Sociology Index

OCCUPATIONAL DISTANCE

Occupational distance is the distance between one occupation and another where occupations are ranked on a hierarchy of social status. Prestige differences account for vertical occupational distances. The occupational distance concept is central to studies of social mobility because it permits some measurement of the extent of mobility. Occupational distance is therefore an important measurement in determining the relevance of social mobility. Vertical occupational distance and horizontal occupational distance is more due to culture differences. A professional occupation and an unskilled occupation are different in training requirements, educational standards and aspiration. To change one's occupation from unskilled labor to semi-skilled labor involves less occupational distance.

Occupational mobility is also a factor in occupational distance. What we mean by occupational mobility is vertical occupational distance and horizontal occupational distance, that is, the tendency of some occupations to move up or down the vertical scale of social prestige. Occupational distance also varies with the complexity of the culture traits of the respective occupations. The more complex the culture traits of an occupation the greater the vertical occupational distance from the occupations with less complex cultures.

Mobility might be Horizontal Social Mobility or Vertical Social Mobility. In Contest Mobility, equal footing among individuals is assumed as a given. Demand mobility is not caused by individuals ascending or descending in class or status, but by changes in the occupational structure of the economy. Contest mobility is a British term referring to what North Americans would refer to as social mobility through equality of opportunity.

There are two kinds of occupational distance: vertical occupational distance and horizontal occupational distance. Vertical occupational distance indicates the differences in prestige accorded by cultural norms to members of various occupations; horizontal occupational distance indicates the lack of sympathetic understanding between occupations of similar or near-similar status because of the differences in background and training of the members of the two occupations.

Vertical occupational distance and horizontal occupational distance are related to the prestige and social status which occupations possess among persons outside the particular groups.
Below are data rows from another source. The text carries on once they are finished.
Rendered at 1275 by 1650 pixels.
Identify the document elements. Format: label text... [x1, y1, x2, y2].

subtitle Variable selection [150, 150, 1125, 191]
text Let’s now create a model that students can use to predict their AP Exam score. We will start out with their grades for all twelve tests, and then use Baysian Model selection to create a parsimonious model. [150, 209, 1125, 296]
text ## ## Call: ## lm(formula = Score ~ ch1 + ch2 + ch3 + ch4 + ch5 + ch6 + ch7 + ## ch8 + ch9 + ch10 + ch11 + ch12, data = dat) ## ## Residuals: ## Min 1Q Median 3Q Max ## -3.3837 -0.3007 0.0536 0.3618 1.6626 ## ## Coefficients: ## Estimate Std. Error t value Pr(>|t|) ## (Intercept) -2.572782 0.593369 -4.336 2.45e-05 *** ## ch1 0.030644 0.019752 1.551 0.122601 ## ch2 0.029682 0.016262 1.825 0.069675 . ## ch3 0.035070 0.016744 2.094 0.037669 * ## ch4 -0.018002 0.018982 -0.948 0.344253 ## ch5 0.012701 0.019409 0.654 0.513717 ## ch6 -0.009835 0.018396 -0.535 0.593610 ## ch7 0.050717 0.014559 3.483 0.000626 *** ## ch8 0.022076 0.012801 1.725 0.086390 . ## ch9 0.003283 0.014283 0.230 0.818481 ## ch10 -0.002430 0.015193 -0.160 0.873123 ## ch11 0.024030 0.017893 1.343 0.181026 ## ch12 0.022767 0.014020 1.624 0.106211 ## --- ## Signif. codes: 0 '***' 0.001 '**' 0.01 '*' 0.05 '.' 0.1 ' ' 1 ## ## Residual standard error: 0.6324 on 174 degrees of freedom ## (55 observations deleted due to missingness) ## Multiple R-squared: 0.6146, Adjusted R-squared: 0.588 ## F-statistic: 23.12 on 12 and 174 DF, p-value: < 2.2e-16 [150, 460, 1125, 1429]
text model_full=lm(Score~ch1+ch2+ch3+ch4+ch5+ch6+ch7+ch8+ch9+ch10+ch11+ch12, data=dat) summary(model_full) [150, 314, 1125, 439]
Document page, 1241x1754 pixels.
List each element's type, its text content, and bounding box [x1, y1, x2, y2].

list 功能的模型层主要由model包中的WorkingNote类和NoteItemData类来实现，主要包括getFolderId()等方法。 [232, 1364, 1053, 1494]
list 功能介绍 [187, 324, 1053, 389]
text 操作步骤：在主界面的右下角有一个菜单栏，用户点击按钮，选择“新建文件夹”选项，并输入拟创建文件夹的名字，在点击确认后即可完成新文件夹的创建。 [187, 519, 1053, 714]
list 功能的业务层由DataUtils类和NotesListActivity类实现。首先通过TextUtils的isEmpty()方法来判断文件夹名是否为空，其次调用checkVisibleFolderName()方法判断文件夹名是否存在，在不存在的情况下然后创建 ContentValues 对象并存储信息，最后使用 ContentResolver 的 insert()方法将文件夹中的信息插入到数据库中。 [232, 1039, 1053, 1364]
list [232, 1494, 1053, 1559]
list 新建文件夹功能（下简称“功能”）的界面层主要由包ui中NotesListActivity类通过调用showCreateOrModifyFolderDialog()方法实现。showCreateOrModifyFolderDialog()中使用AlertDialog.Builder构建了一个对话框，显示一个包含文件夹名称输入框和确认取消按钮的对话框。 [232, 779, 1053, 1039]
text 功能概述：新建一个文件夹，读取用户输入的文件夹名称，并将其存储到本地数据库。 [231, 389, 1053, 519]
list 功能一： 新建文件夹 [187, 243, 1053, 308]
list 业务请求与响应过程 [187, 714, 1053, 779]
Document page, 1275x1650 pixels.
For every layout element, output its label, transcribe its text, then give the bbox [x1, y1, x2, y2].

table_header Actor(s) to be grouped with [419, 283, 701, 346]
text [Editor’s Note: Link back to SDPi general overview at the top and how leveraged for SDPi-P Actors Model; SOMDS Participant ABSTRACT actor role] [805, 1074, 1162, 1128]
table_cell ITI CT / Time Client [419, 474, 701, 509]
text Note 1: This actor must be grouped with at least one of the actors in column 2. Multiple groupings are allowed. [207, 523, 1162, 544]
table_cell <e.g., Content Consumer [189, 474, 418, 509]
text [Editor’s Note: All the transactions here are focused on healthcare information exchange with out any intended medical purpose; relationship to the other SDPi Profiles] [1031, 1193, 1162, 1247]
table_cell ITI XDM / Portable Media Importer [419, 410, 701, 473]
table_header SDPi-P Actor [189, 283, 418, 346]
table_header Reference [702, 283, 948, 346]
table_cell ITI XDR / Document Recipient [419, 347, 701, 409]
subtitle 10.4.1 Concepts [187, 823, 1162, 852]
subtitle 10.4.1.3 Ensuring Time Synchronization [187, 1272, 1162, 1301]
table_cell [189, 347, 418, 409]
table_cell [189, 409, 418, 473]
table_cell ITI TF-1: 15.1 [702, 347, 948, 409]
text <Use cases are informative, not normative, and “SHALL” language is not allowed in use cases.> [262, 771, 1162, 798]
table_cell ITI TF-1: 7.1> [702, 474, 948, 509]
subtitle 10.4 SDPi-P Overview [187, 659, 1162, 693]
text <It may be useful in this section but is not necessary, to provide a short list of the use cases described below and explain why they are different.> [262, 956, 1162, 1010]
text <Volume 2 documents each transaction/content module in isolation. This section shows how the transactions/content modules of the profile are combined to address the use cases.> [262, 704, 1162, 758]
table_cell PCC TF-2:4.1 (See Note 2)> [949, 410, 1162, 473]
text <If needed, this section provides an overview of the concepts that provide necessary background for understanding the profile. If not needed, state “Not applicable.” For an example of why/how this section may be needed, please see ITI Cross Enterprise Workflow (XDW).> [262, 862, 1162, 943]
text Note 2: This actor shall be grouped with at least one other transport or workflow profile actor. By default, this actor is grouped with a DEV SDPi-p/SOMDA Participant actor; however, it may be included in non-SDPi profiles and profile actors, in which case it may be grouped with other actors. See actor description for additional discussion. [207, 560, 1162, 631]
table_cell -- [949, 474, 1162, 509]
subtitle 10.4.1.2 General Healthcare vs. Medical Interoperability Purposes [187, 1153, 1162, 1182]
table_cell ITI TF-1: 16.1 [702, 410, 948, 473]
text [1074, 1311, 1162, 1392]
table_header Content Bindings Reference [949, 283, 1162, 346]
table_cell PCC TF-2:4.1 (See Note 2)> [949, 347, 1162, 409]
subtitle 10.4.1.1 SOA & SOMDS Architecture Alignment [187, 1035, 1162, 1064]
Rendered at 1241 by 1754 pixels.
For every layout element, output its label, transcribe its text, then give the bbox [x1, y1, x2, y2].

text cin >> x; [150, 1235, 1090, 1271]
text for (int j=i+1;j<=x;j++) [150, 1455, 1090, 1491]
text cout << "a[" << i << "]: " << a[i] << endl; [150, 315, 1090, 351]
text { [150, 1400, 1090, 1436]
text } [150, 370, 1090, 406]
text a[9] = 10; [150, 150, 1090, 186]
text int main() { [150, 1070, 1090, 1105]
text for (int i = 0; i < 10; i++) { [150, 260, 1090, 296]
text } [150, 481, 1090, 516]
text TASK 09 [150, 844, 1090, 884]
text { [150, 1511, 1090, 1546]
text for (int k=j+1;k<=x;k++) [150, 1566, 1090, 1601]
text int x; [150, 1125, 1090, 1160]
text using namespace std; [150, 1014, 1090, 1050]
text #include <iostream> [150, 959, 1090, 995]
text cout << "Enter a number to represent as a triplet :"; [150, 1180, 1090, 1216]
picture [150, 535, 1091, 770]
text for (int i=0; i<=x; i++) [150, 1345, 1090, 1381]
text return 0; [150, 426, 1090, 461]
As Bogardus points out, there is a kind of occupational mobility which affects the status of occupations. For example, aviation seems to be rising, whereas it may be true that acting is declining slightly in the scale of prestige. - BOGARDUS, E. S., Occupational Distance. Sociol. and Soc. Res., 1928, 13, 73-81.

Brulhart et al. (2006) use data on individual workers to estimate the impact of Intra-Industry Trade on both the ‘sectoral distance’ and ‘occupational distance’ which a worker moves when trade expands, conditioning for a range of other industrial and worker characteristics. In their industry level regressions, their results are less strong when their occupational mobility variables is used to measure adjustment. However, when individual level data is used, increases in marginal intra-industry trade significantly reduce both the sectoral distance and occupational distance of worker moves.